- _What you need to do_
**A)** Name every software library listed in the lab overview, giving each only once.
**B)** Extend the lab overview beyond its final sentence.
[[ Exercise passage open ]]
Here's a brief overview of the labs
Lab | Link | Published | Deadline | Topic | Smart keyboard features | Libraries | Chapters |
---|---|---|---|---|---|---|---|
1 | Lab1 | Jan. 10 | Jan. 30 | Tokenization, introduction to word vectors and language modeling | Next-word prediction | NLTK | 2, 3 |
2 | Lab2 | Jan. 27 | Feb. 13 | Part-of-speech tagging, stemming/lemmatization, TF-IDF | Utilize part-of-speech for predictions | NLTK, spaCy | 4, 5, 6 |
3 | Lab3 | Feb. 10 | Feb. 27 | Wordnet and SentiWordNet, dependency parsing, POS chunking | Sentiment-based and multi-word predictions | spaCy, Scikit-learn | 7, 8 |
4 | Lab4 | Feb. 24 | Mar. 13 | Unsupervised topic modeling and named entities | - | Gensim | 9, 10, 11 |
Updates:
- [January 27]: All deadlines have been extended by 3 days to reflect the extension of Lab 1.
[[ Exercise passage closed ]]
[[ Data provided open ]]
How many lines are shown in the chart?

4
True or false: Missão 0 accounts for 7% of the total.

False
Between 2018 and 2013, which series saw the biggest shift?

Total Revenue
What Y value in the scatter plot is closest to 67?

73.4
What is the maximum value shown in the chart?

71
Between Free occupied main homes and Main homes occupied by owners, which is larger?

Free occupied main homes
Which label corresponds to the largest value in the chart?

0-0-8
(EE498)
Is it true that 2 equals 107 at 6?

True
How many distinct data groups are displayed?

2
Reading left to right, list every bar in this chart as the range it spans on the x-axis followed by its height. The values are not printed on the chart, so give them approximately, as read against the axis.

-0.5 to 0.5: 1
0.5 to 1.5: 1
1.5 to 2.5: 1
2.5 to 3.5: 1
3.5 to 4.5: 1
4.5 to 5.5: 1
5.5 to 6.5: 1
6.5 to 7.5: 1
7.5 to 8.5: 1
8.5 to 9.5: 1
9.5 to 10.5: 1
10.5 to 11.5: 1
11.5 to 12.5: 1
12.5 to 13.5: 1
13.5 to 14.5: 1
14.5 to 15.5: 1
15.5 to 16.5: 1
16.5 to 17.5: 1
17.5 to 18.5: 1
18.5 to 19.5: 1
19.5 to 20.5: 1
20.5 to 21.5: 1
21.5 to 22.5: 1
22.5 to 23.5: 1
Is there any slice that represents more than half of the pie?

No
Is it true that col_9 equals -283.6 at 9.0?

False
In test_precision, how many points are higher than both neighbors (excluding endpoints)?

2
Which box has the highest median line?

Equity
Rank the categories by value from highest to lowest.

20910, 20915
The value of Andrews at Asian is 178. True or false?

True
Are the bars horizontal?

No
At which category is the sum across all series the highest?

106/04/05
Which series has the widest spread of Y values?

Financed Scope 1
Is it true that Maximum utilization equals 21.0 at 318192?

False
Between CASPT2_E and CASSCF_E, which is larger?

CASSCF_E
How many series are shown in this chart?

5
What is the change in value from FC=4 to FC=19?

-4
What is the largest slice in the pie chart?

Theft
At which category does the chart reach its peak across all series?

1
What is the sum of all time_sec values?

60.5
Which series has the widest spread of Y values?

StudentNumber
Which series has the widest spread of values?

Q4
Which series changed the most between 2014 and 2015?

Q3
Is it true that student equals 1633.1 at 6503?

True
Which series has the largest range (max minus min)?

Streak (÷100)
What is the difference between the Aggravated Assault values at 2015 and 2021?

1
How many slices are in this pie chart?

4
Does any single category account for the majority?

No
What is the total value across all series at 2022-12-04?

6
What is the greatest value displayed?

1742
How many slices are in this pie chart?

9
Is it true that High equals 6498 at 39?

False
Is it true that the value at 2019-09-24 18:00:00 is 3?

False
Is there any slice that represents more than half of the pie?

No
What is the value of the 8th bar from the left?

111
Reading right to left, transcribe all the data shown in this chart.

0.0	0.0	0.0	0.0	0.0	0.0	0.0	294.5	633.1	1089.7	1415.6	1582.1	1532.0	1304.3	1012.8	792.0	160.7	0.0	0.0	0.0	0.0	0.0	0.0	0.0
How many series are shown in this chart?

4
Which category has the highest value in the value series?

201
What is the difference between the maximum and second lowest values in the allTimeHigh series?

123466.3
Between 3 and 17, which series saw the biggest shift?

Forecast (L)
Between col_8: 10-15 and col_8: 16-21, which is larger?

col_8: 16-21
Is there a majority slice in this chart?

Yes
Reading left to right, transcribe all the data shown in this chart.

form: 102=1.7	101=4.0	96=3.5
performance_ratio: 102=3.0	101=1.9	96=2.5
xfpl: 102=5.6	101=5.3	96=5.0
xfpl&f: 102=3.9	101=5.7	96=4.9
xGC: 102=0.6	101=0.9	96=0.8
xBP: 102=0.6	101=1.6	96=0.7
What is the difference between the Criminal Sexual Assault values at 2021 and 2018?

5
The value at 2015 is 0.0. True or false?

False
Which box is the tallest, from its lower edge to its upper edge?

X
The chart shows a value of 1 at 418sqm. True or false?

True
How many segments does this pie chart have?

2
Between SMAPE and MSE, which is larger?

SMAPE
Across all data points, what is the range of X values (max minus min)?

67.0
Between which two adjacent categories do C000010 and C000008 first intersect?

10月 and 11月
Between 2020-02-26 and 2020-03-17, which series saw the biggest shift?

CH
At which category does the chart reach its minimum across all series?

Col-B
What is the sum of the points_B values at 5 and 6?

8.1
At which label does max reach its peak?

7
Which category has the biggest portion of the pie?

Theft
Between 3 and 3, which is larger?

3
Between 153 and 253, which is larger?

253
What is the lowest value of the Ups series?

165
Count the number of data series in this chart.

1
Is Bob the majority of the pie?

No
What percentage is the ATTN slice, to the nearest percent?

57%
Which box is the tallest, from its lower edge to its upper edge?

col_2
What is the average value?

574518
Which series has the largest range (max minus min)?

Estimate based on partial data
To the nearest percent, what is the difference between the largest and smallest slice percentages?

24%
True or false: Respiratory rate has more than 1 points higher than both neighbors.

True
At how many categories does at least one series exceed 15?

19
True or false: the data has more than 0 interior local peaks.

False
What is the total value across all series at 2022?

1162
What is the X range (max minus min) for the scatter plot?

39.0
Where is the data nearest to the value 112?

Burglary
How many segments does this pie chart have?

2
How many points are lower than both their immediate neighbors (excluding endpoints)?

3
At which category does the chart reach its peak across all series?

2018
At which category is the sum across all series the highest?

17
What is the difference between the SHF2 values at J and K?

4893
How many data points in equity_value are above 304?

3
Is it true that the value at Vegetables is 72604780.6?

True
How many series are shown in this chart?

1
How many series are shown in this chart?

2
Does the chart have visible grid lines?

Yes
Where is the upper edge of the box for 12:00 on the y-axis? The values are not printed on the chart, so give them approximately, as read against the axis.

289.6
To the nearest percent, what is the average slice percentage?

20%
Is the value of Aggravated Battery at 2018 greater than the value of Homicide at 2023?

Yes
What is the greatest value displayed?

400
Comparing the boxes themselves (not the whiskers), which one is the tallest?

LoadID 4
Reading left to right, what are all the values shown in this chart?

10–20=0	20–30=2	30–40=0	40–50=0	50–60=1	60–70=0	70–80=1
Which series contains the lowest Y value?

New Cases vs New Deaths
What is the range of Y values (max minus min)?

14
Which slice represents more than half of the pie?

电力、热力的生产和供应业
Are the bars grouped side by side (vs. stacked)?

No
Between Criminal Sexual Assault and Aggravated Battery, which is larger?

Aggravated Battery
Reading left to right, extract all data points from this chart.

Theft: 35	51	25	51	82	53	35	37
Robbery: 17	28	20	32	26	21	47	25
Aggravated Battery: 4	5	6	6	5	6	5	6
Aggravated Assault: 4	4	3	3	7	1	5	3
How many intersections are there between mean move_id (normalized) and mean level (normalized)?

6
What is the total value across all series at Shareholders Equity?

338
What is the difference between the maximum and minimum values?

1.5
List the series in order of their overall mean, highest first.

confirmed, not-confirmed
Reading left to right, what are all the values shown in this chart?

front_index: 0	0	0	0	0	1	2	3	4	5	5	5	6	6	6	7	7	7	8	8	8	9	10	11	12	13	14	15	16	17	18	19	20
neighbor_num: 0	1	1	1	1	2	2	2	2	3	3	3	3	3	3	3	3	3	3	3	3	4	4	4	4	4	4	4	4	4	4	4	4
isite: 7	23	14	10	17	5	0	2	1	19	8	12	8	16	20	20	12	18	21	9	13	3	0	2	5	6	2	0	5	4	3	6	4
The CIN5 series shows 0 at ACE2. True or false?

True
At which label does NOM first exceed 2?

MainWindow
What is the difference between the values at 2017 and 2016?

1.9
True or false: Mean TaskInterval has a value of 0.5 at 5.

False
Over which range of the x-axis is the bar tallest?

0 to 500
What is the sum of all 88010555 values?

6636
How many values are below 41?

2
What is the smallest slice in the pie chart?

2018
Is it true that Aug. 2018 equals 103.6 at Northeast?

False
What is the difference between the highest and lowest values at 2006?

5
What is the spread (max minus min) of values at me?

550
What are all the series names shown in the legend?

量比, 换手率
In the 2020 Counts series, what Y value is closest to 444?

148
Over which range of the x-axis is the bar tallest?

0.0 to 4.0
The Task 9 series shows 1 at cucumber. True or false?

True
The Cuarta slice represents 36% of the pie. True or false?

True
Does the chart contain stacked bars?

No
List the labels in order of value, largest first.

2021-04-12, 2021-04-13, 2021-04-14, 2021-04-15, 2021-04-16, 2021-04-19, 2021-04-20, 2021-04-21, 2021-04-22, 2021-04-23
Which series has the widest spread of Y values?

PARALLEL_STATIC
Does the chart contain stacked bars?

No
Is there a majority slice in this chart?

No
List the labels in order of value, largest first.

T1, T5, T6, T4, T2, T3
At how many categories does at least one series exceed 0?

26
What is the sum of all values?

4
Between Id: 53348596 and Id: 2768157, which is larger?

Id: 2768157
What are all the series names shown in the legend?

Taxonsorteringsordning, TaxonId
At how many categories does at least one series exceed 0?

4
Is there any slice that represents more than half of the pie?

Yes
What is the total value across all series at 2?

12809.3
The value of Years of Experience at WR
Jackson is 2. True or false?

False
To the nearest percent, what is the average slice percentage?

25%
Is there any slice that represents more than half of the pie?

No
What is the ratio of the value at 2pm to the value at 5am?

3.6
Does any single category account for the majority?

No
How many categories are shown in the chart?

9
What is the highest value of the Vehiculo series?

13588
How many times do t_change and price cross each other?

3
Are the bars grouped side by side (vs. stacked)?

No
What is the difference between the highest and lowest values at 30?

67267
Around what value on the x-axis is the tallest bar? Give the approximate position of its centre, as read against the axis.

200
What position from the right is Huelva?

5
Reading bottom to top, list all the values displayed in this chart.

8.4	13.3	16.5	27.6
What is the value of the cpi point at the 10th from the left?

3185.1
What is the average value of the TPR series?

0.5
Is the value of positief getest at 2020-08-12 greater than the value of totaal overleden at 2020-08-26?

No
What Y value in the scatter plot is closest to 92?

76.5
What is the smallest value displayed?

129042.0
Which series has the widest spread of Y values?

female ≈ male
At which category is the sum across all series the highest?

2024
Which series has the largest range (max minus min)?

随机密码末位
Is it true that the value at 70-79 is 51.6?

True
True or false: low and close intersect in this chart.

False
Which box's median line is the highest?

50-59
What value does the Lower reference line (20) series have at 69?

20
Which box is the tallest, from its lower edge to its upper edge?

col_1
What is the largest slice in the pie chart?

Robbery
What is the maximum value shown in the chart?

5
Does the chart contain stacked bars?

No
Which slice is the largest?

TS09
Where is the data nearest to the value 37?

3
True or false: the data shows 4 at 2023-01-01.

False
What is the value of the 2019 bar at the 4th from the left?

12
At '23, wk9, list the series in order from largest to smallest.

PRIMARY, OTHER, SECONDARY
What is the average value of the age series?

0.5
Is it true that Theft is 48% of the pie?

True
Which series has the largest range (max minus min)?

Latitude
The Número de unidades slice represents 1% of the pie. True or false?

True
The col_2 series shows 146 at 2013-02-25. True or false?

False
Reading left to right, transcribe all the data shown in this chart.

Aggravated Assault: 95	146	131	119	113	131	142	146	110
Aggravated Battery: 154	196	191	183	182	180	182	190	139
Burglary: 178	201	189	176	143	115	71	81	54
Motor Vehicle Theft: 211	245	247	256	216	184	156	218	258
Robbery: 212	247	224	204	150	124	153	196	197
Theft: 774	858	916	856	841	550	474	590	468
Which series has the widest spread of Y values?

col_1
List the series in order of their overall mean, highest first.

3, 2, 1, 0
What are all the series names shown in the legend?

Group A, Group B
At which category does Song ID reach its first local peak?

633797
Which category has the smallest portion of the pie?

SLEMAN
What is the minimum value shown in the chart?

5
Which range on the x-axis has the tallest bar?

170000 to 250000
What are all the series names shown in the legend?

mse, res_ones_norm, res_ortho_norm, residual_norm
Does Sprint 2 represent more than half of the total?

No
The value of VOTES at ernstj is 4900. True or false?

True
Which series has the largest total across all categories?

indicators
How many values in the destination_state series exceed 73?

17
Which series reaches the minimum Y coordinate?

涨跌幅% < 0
[[ Data provided closed ]]
- _Responses in order_
**A)** NLTK, spaCy, Scikit-learn, Gensim

**B)**
Throughout the labs, alongside a few questions and simple tasks, you will be implementing a smart keyboard, mostly from scratch. I have prepared a full-stack application, where your task is to build a system that suggests the next word(s). The frontend application (which you do not need to modify) is built using React.
The backend, which you will be working with, is built using Flask. This course assumes fairly good knowledge of programming in general, and you are expected to be able to debug potential issues with the system yourself. I will, of course, do my best to aid you in this process. A screenshot of the application is shown below.
You are required to run a few commands to get the system up and running, both for the frontend and the backend.
I suggest you download all packages in NLTK so you can experiment freely without caring about downloading separate packages later on. Data is stored in nltk_data
in your user folder. The total size is around 3 GB. If you're low on space, look up how to download the packages you require.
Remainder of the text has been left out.